> [EXERCISE]: Give only the number of lines in the records below that contain the string "Soin". Case counts.

- - - - - - -

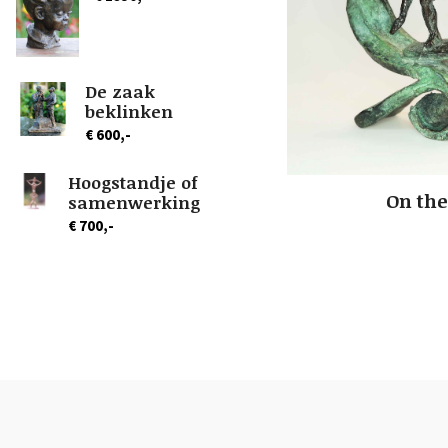
De zaak
beklinken
€ 600,-
Hoogstandje of
On th
samenwerking
€ 700,-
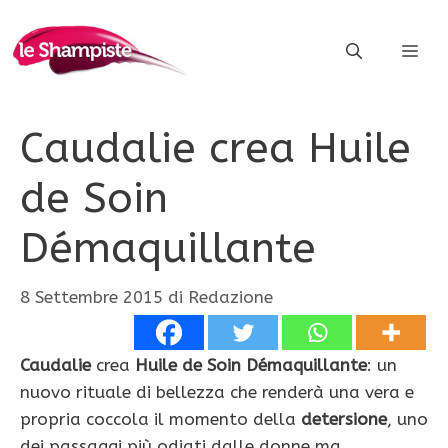
Vai
al
ME
contenuto
Caudalie crea Huile
de Soin
Démaquillante
8 Settembre 2015
di
Redazione
Caudalie
crea
Huile de Soin Démaquillante
: un
nuovo rituale di bellezza che renderà una vera e
propria coccola il momento della
detersione
, uno
dei passaggi più odiati dalle donne ma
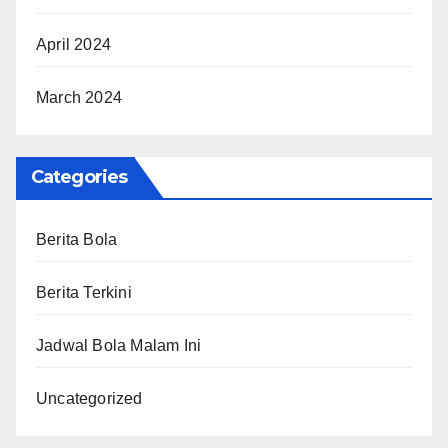
April 2024
March 2024
Categories
Berita Bola
Berita Terkini
Jadwal Bola Malam Ini
Uncategorized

- - - - - - -

> [SOLUTION TO THE EXERCISE]: 2